In hindsight, President Benigno Simeon “BS” Aquino III could’ve spared himself and his party a whole lot of the blame for the Haiyan devastation if he had been a bit less focused on trying to look good and in charge of the Philippines (something he never really achieved over the last three and a half years since his ascent to power to begin with) and, instead, evaluated the situation under a more objective light. Firstly, information on Haiyan’s distinction as the planet’s most powerful storm in history at the time was already well-known days before it made landfall. Second, considering that the Philippines has copped more than its fair share of powerful storms (with the last two far less powerful ones killing Filipinos by the thousands), it wouldn’t have taken an ace meteorologist to imagine the damage that Haiyan will have done.

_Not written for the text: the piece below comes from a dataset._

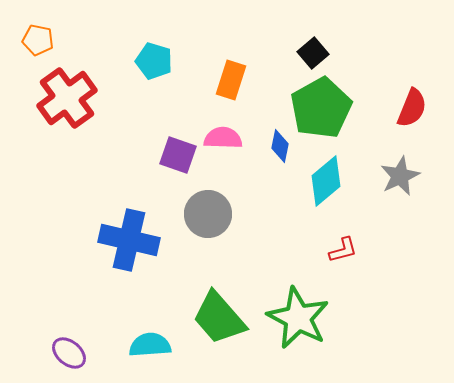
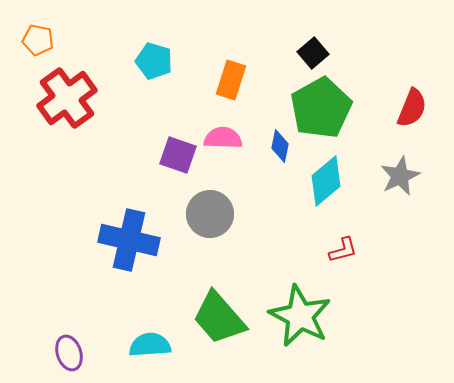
gray circle: moved 2 px right
green star: moved 2 px right, 2 px up
purple ellipse: rotated 32 degrees clockwise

Regardless of who was in charge, the Philippines was essentially the proverbial clueless turkey on Thanksgiving Day as Haiyan approached.
If BS Aquino did a bit of thinking around those obvious facts, he could at the time have had the foresight to set someone else up to be the scapegoat for the inevitable tragedy ahead. All he needed to do was put a local in charge — say, either Romualdez or Leyte Governor Leopoldo Petilla — even if that meant risking foregoing a bountiful harvest of credit to himself in the unlikely event that all would go well. Then again, a happy ending following a visit from the planet’s mightiest storm in history was unlikely. So an investment in Romualdez or Petilla would have been a politically shrewd maneuver for the Second Aquino Administration.
Under such a scenario, Aquino and his “national government” could’ve deployed the full support of the Philippine military with these local officials as the primary civilian authority over those military commands in matters concerning the Haiyan disaster. Under that approach, the whole operation would have remained consistent to the involvement protocol in such disaster response scenarios between local and national government. That certainly would have yielded a far better outcome from a public relations perspective than the idiotic sight of Roxas directing traffic in Tacloban and debating withCNN reporters on whether bodies seen one day were the same ones seen on another.